**HOW TO COMPLETE THIS TASK:** Leave the pictures out. Return all other data exactly.
Start of DATA RECORDS
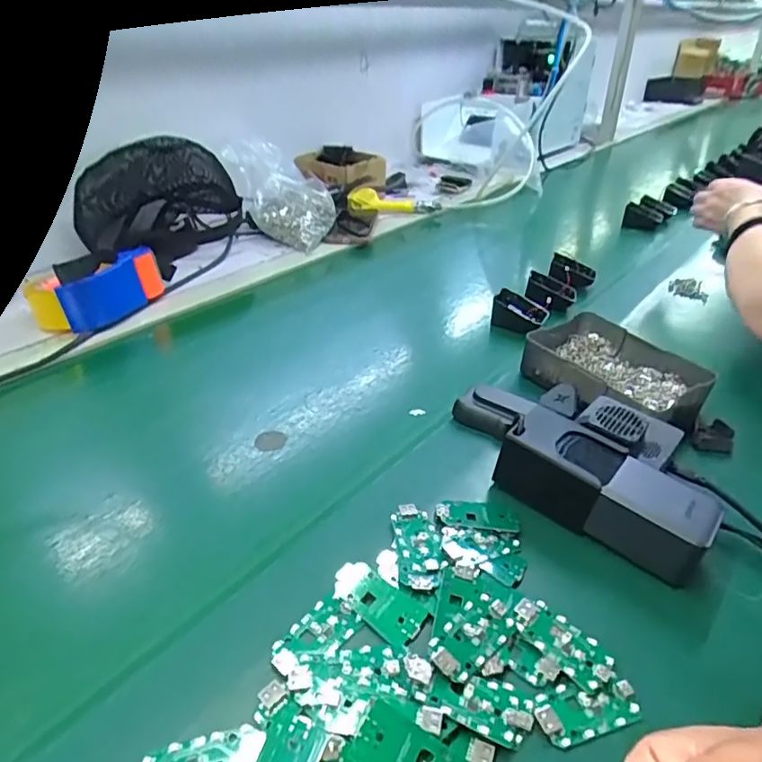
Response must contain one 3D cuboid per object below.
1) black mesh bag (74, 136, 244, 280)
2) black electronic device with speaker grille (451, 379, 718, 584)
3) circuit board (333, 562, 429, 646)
[{"bbox_3d":[-0.338,-0.278,0.882,0.182,0.155,0.166,8,34,10],"label":"black mesh bag"},{"bbox_3d":[0.171,0.053,0.484,0.232,0.059,0.151,27,41,34],"label":"black electronic device with speaker grille"},{"bbox_3d":[-0.002,0.146,0.375,0.064,0.011,0.031,25,40,32],"label":"circuit board"}]

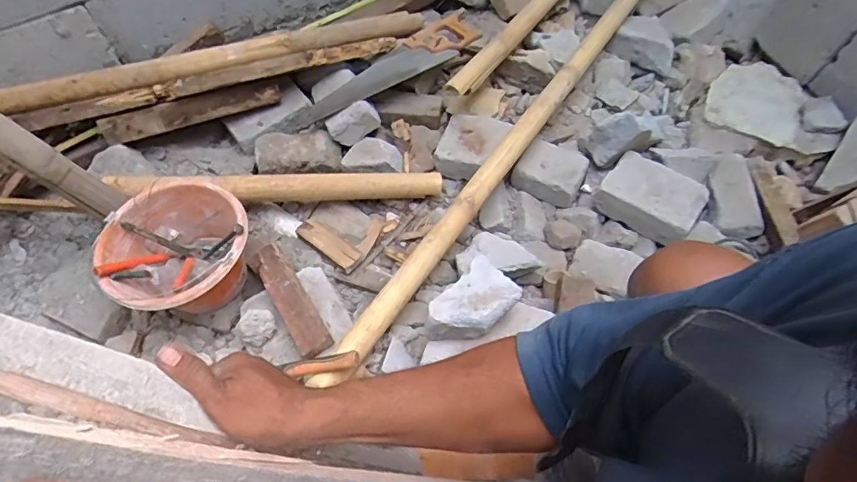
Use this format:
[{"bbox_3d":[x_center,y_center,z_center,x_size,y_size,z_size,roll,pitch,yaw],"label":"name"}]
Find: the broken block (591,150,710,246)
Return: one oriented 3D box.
[{"bbox_3d":[0.471,-0.095,1.059,0.198,0.077,0.145,34,66,19],"label":"broken block"}]

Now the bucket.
[{"bbox_3d":[-0.445,0.039,0.937,0.235,0.174,0.242,0,60,1],"label":"bucket"}]

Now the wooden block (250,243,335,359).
[{"bbox_3d":[-0.265,0.104,0.946,0.060,0.031,0.260,-31,64,-16],"label":"wooden block"}]

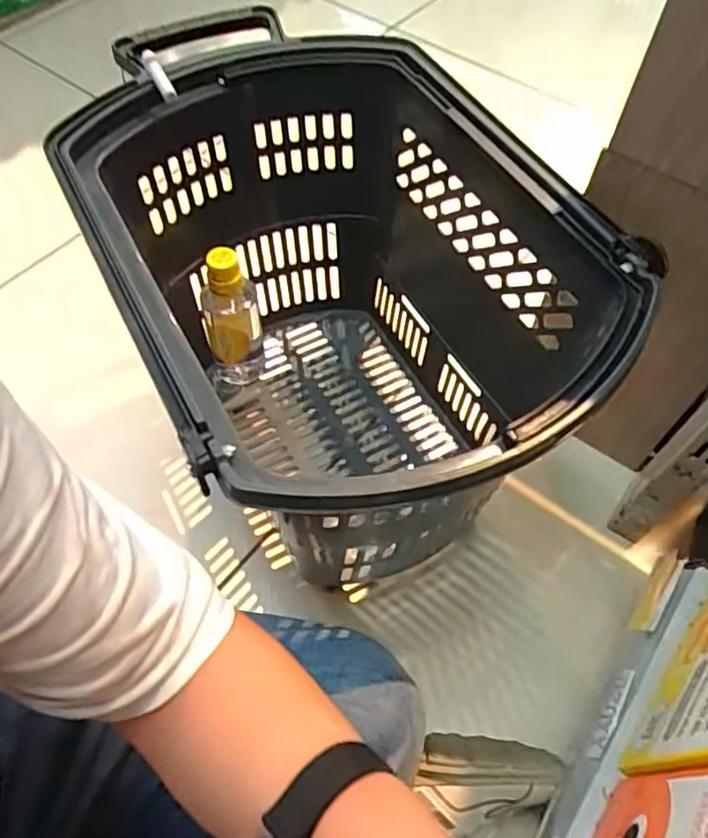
End of DATA RECORDS
**RESULT OF THIS EXERCISE:**
Response must contain one 3D cuboid per object below.
1) black mesh bag (74, 136, 244, 280)
2) black electronic device with speaker grille (451, 379, 718, 584)
3) circuit board (333, 562, 429, 646)
[{"bbox_3d":[-0.338,-0.278,0.882,0.182,0.155,0.166,8,34,10],"label":"black mesh bag"},{"bbox_3d":[0.171,0.053,0.484,0.232,0.059,0.151,27,41,34],"label":"black electronic device with speaker grille"},{"bbox_3d":[-0.002,0.146,0.375,0.064,0.011,0.031,25,40,32],"label":"circuit board"}]

Use this format:
[{"bbox_3d":[x_center,y_center,z_center,x_size,y_size,z_size,roll,pitch,yaw],"label":"name"}]
Find: the broken block (591,150,710,246)
Return: one oriented 3D box.
[{"bbox_3d":[0.471,-0.095,1.059,0.198,0.077,0.145,34,66,19],"label":"broken block"}]

Now the bucket.
[{"bbox_3d":[-0.445,0.039,0.937,0.235,0.174,0.242,0,60,1],"label":"bucket"}]

Now the wooden block (250,243,335,359).
[{"bbox_3d":[-0.265,0.104,0.946,0.060,0.031,0.260,-31,64,-16],"label":"wooden block"}]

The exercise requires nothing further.